I can't count the number of friends who came in to see her that day. One of her granddaughters was with her husband visiting friends in New York,but had left at 9:30 that morning when they were called. Dian said she did not want to remove the oxygen until they got there.
Dian knew us -- Andrew and Eler Beth were able to come by after they got off work --, and she knew we'd brought her burger for her. She was still trying to joke and talk to everyone. Almost all of her sisters and brothers were able to get in to see her. Sometimes her blood pressure would rise, and her oldest son would play one of her favorite songs on his guitar and the four kids would sing to her, and her BP would go down. Once they started singing what she called "our song," a favorite of hers and her husband, and she moved her foot like she was keeping time and tried to sing along.
We said our goodbyes and left around 7:30 that night, although we were welcome to stay longer. Thomas said he just couldn't be there when she went to sleep. At 11 when the granddaughter and her husband got there, the first thing Dian said through her mask was, "Did you have fun?" She visited with them for a while, all of her children and grandchildren in the room with her. Her oldest daughter asked her if she was ready to take off the oxygen. She replied that she wasn't quite ready yet, and she'd let them know when she was.
Just before 3 a.m. she said she was ready. At 3:03 a.m. she went to sleep in death.
To the extent possible she went the way she wanted to go and when she was ready.
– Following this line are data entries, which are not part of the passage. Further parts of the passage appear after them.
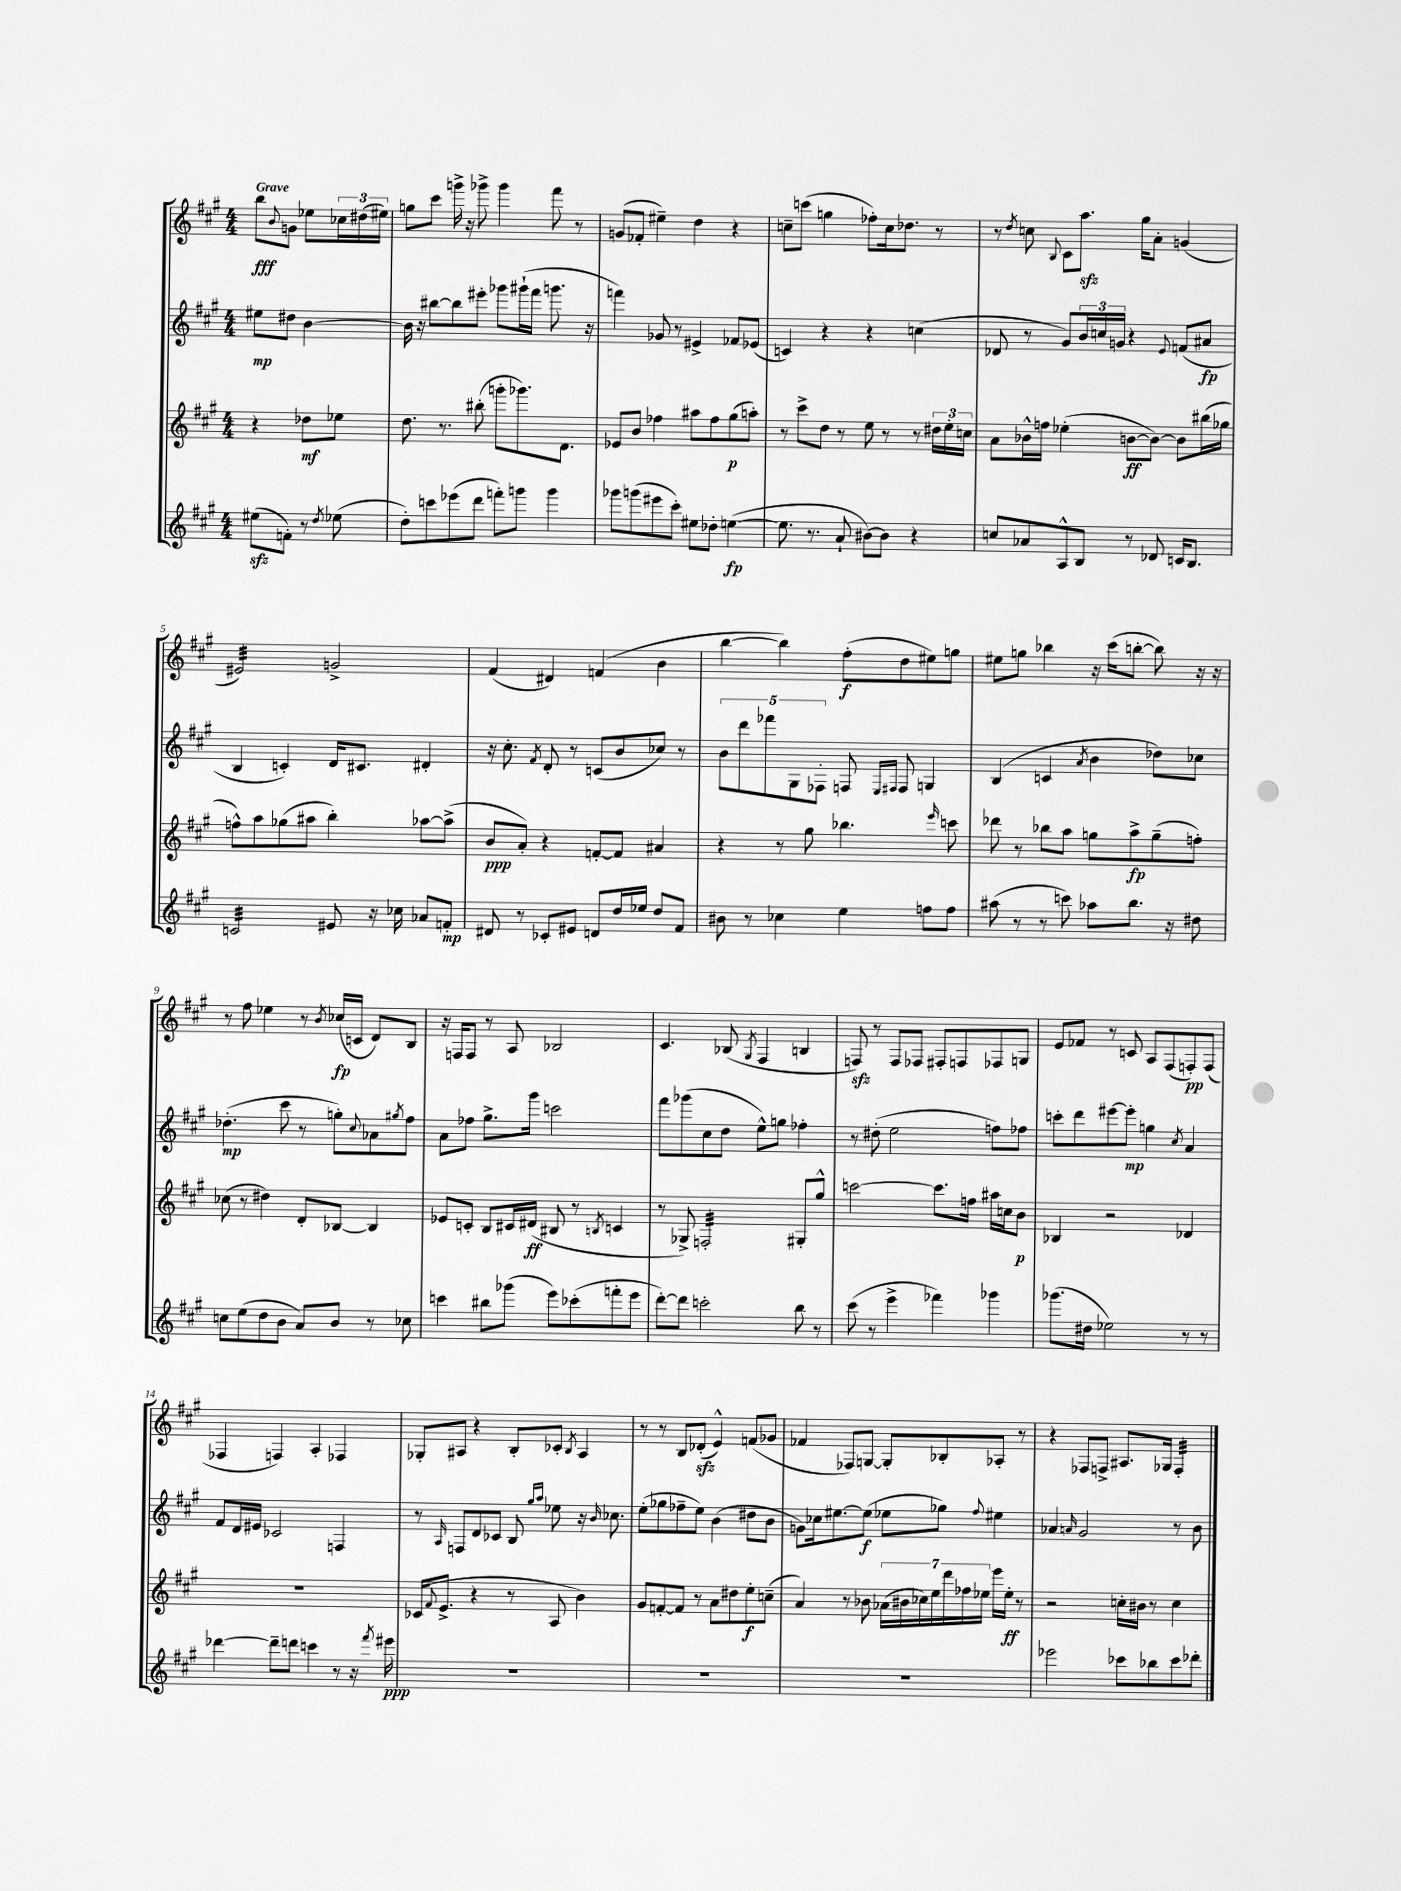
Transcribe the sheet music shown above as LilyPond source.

<<
\new StaffGroup <<
\new Staff = "s0" {
    \clef treble \key a \major \numericTimeSignature \time 4/4 \partial 2 \tempo "Grave"
    b''8\fff \appoggiatura { b'8 } g'8 ees''8 \tuplet 3/2 { ces''16 dis''16( eis''16) } |
    g''8 cis'''8 g'''16-> r16 ges'''8-> ges'''4 fis'''8 r8 |
    g'8( fes'8-. eis''4--) d''4 r4 |
    c''8-- c'''8( g''4 fes''8-.) c''16 des''8. r8 |
    r8 \acciaccatura { d''8 } c''8 \appoggiatura { b8 } cis'8 a''8.\sfz gis''16 a'8-. g'4( |
    eis'2:32) g'2-> |
    fis'4( dis'4) f'4( b'4 |
    b''4~ b''4) fis''8-.\f( d''8 eis''8) g''8 |
    eis''8 g''8 bes''4 r16 cis'''16( b''8~-. b''8) r16 r16 |
    r8 fis''8 ees''4 r8 \acciaccatura { b'8 } ces''16\fp( c'16 d'8) b8 |
    r16 f16 f8 r8 a8 bes2 |
    cis'4. bes8( \acciaccatura { gis8 } fis4 b4 |
    f8\sfz) r8 f8 fes8 fis8-. f8 fes8 g8 |
    e'8 fes'8 r8 c'8 a8 fis8( f8-.\pp) f8( |
    fes4 f4) a4-. fes4 |
    ges8-. ais8 r4 b8-. ces'8-. \acciaccatura { b8 } ais4 |
    r8 r8 b8 des'8-.\sfz( e'4-^) f'8( ges'8 |
    fes'4 fes8) g8~ g8-. bes8-. aes8-. r8 |
    r4 fes8 f8-> ais8. ges16 f4:32-. \bar "|." |
}
\new Staff = "s1" {
    \clef treble \key a \major \numericTimeSignature \time 4/4 \partial 2
    eis''8\mp dis''8 b'4~ |
    b'16 r16 bis''8~ bis''8 eis'''8-. ges'''8 gis'''16-!( fis'''16 g'''8. r16 |
    f'''4) ges'8 r8 eis'4-> fes'8 ees'8( |
    c'4) r4 r4 c''4( |
    des'8 r8 gis'8) \tuplet 3/2 { b'16 c''16 g'16 } r4 \appoggiatura { e'8 } f'8( ais'8\fp |
    b4 c'4-.) d'16 cis'8. dis'4-. |
    r16 cis''8.-. \acciaccatura { fis'8 } d'8-. r8 c'8( b'8 ces''8) r8 |
    \tuplet 5/4 { b'8 d'''8 fes'''8 gis8 fes8-. } f8 \grace { e16 fis16 } fis8 g4 |
    b4( c'4 \acciaccatura { a'8 } b'4 des''8) ces''8 |
    des''4.-.\mp( cis'''8 r8 g''8-.) \appoggiatura { cis''8 } aes'8 \acciaccatura { gis''8 } fis''8 |
    a'8 fes''8 gis''8.-> gis'''16 c'''2 |
    fis'''8 ges'''8( cis''8 d''8 e''8-^) g''8 fes''4-. |
    r8 dis''8-.( e''2 f''8) fes''8 |
    c'''8-. d'''8 eis'''8~ eis'''8-.\mp g''4 \acciaccatura { cis''8 } a'4 |
    fis'8 d'16 eis'16 ces'2 f4 |
    r8 \grace { a16 } f8 d'8 ces'8 b8 \grace { gis''16 a''16 } ees''8 r16 \grace { b'16 } ces''8. |
    e''8-.( ges''8 fes''8-- e''8) b'4( dis''8 b'8 |
    g'8) ces''16 eis''8.~ eis''8\f( ees''8 ges''8) \appoggiatura { fis''8 } eis''4 |
    aes'4 \grace { a'16 } gis'2 r8 b'8 \bar "|." |
}
\new Staff = "s2" {
    \clef treble \key a \major \numericTimeSignature \time 4/4 \partial 2
    r4 des''8\mf ees''8 |
    d''8. r8. bis''8-.( g'''8-. ges'''8.) d'8. |
    ees'8 b'8 fes''4 ais''8 fes''8 gis''8\p( a''8-.) |
    r8 cis'''8-> d''8 r8 e''8 r8 r8 \tuplet 3/2 { dis''16 e''16-. c''16 } |
    a'8 bes'16-^ f''16 ees''4-.( b'8~\ff b'8~) b'8 bis''16( ges''16 |
    f''8-^) a''8 ges''8( ais''8 b''4-.) aes''8~ aes''8->( |
    b'8\ppp a'8-.) r4 f'8~-. f'8 ais'4 |
    r4 r8 gis''8 bes''4. \grace { e'''16 } c'''8 |
    des'''8 r8 bes''8 a''8 g''8 a''8->\fp g''8--( f''8-.) |
    ces''8( r8 dis''4) d'8-. bes8~ bes4 |
    ees'8 c'8-. b8 cis'16 dis'16\ff( bis8 r8 \acciaccatura { b8 } c'4 |
    r8 ges8->) f2:32-. gis8-. gis''8-^ |
    c'''2~ c'''8. f''16 ais''16 c''16 b'8\p |
    bes4 r2 des'4 |
    R1 |
    ces'16( \appoggiatura { fis'8 } e'8.-> r4 r8 a8 b'4) |
    gis'8 f'8~-. f'8 r8 a'8 dis''8 e''8-.\f c''8--( |
    a'4) r8 bes'8 \tuplet 7/4 { aes'16( bis'16 ces''16) e''16 d'''16 fes''16 ees''16 } e'''16 ees''16-.\ff r8 |
    r2 c''16-. bis'16 r8 c''4 \bar "|." |
}
\new Staff = "s3" {
    \clef treble \key a \major \numericTimeSignature \time 4/4 \partial 2
    eis''8\sfz( f'8-.) r8 \acciaccatura { d''8 } ees''8( |
    d''8-.) c'''8 ees'''8( d'''8 f'''8-.) g'''8 g'''4 |
    ges'''8 g'''8( eis'''8 cis'''8-.) eis''8 des''8-. e''4~\fp( |
    e''8. r8. a'8-! bis'8~) bis'8 r4 |
    c''8 aes'8 a8-^ b8 r8 des'8 c'16 b8. |
    c'2:32 eis'8 r16 ces''16 aes'8 f'8-.\mp |
    dis'8 r8 ces'8-. eis'8 d'8 d''16 ees''16 d''8 fis'8 |
    bis'8 r8 ces''4 e''4 f''8 f''8 |
    ais''8( r8 r8 c'''8) aes''8 b''8. r16 dis''8 |
    c''8 e''8( d''8 b'8 a'8) b'8 r8 ces''8 |
    c'''4 bis''8 ges'''8( e'''8) ces'''8-.( f'''8-. e'''8 |
    d'''8~-.) d'''8 c'''2-. b''8 r8 |
    cis'''8( r8 e'''4-> fes'''4) ges'''4 |
    ges'''8.( dis''16 ees''2) r8 r8 |
    des'''4~ des'''8-- d'''8 c'''4 r8 r16 \acciaccatura { fis'''8 } eis'''16\ppp |
    R1 |
    R1 |
    R1 |
    ees'''2 ces'''8 bes''8 ces'''8 des'''8-. \bar "|." |
}
>>
>>
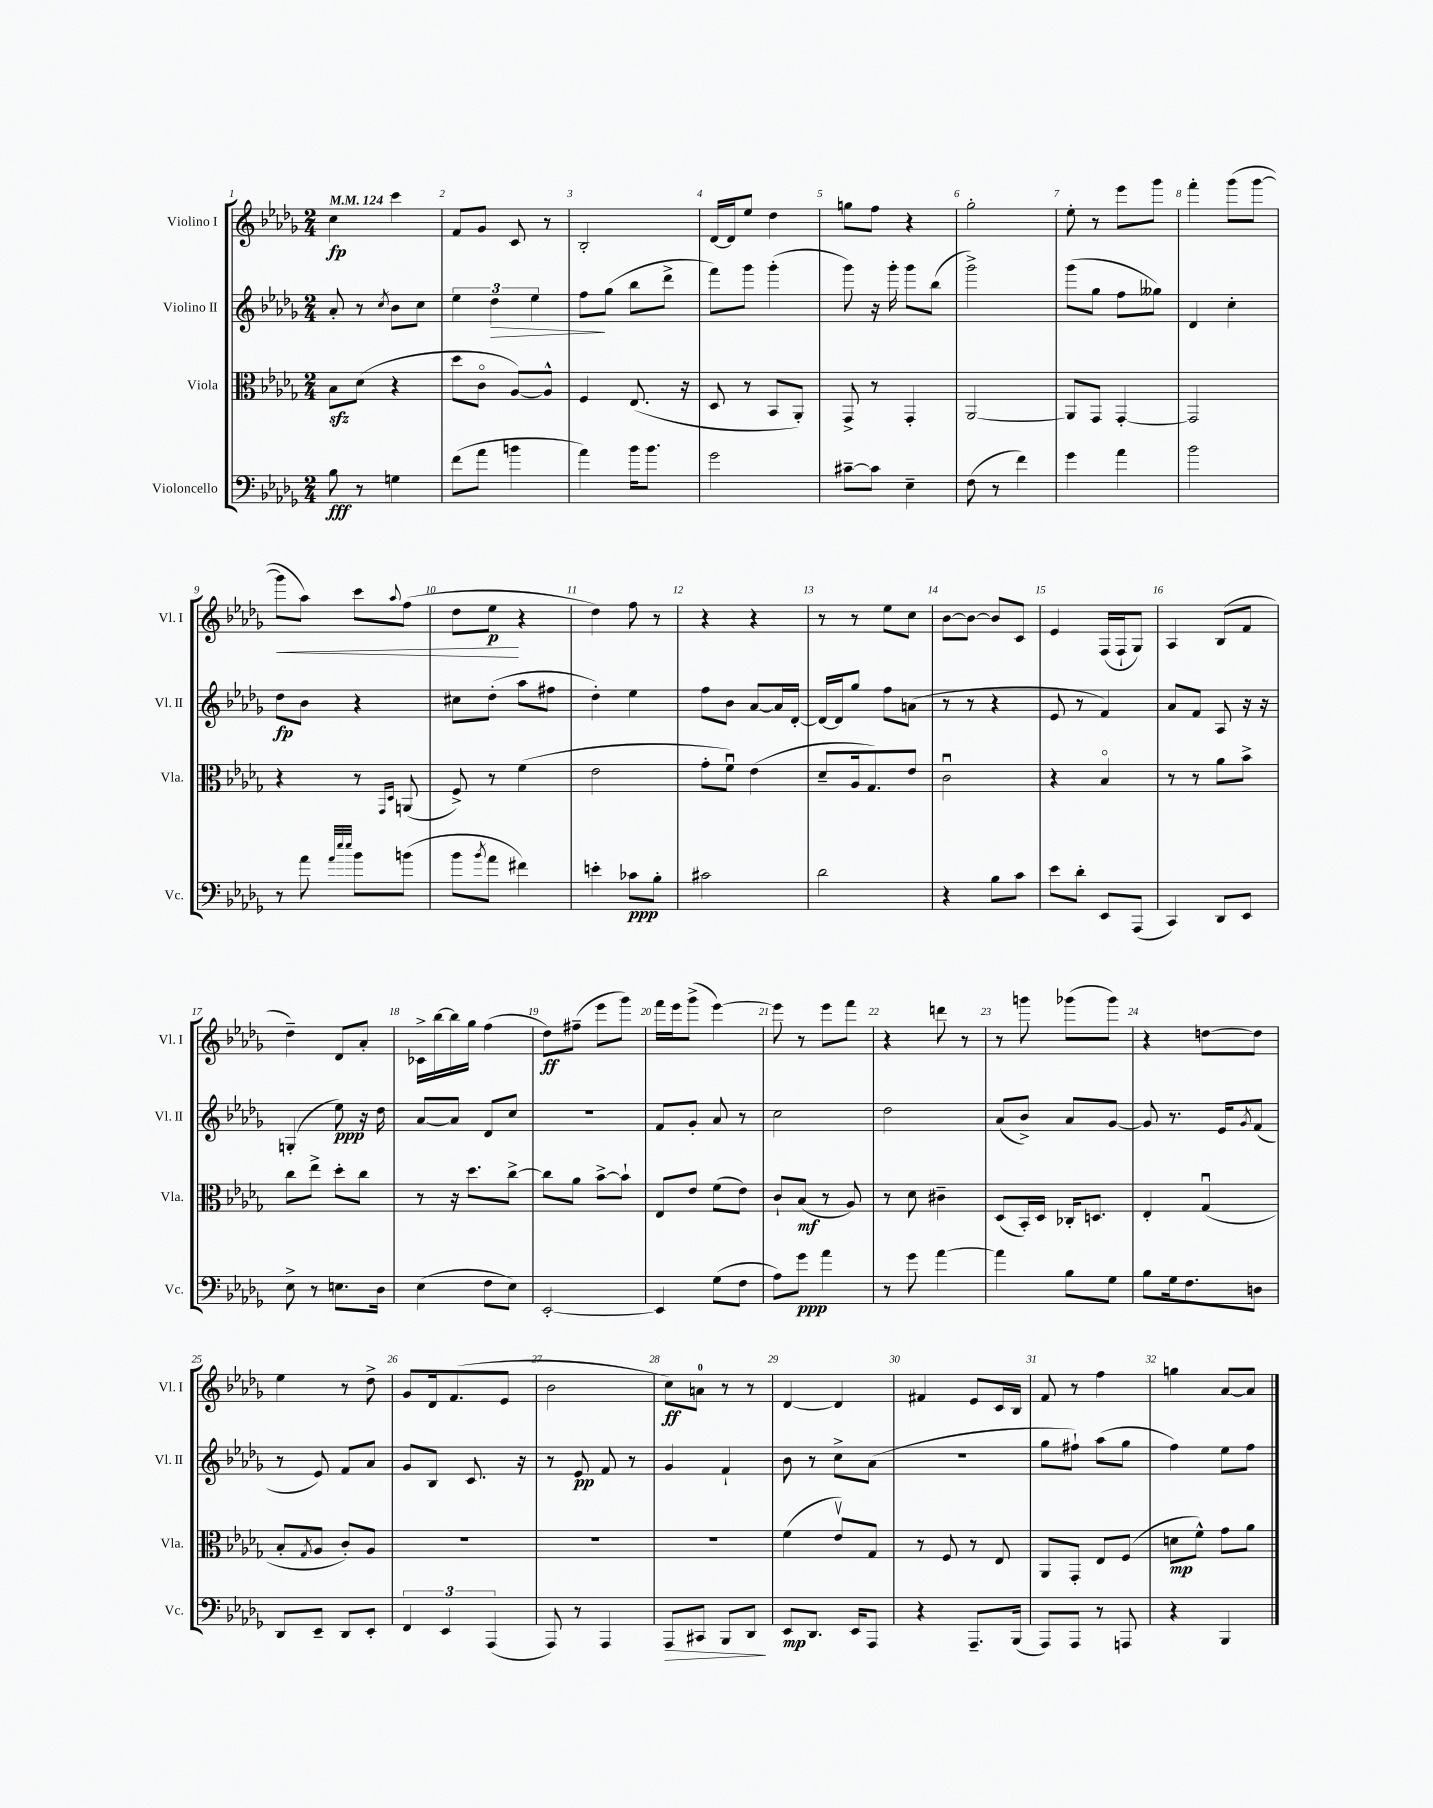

To the extent possible she was in control.
Her funeral is this Saturday. Thomas is one of the pallbearers. We will be at the visitation tomorrow as well.
While we were at the hospital last Thursday we were told that the 29 year-old daughter of some good friends of ours had been found dead by her boyfriend that morning. The young woman had been in remission from cancer. They did an autopsy to determine the exact cause of death, but of course that won't be back for a couple of weeks. That was a shock to everyone. It is especially hard on her parents. Her father is fighting cancer as well, so this has been harder for her mother and father even than one could imagine. Her funeral was Tuesday.
So I have not felt up to blogging for the past week, nor have I felt like keeping up with blog reading. I am sorry for that, because I was really enjoying it. I'll get back into it over the next few days and continue to read some new blogs highlighted on the Blogher FB page.
~ ~ Lori
BlogHer Writing Lab
I decided early this morning that I am going to try to keep up blogging regularly the way I used to. So I went to Blogher.com to see how they were handling December blogs. They are trying something new this year. In November ONLY they will do the Blogroll with links to blogs and posts. For the rest of the year the monthly themes, daily writing prompts, and the opportunity to read new blogs and post links to your own blogs has moved to a Facebook page. I think I'm going to like doing it this way.
I may not blog every day, but I do want to write more often than I have this year -- or, to be honest, the past couple of years! I'd like to get back to blogging the way I did when I first began many years ago. So...I joined the FB group, and I'm going to introduce myself to other bloggers there tonight.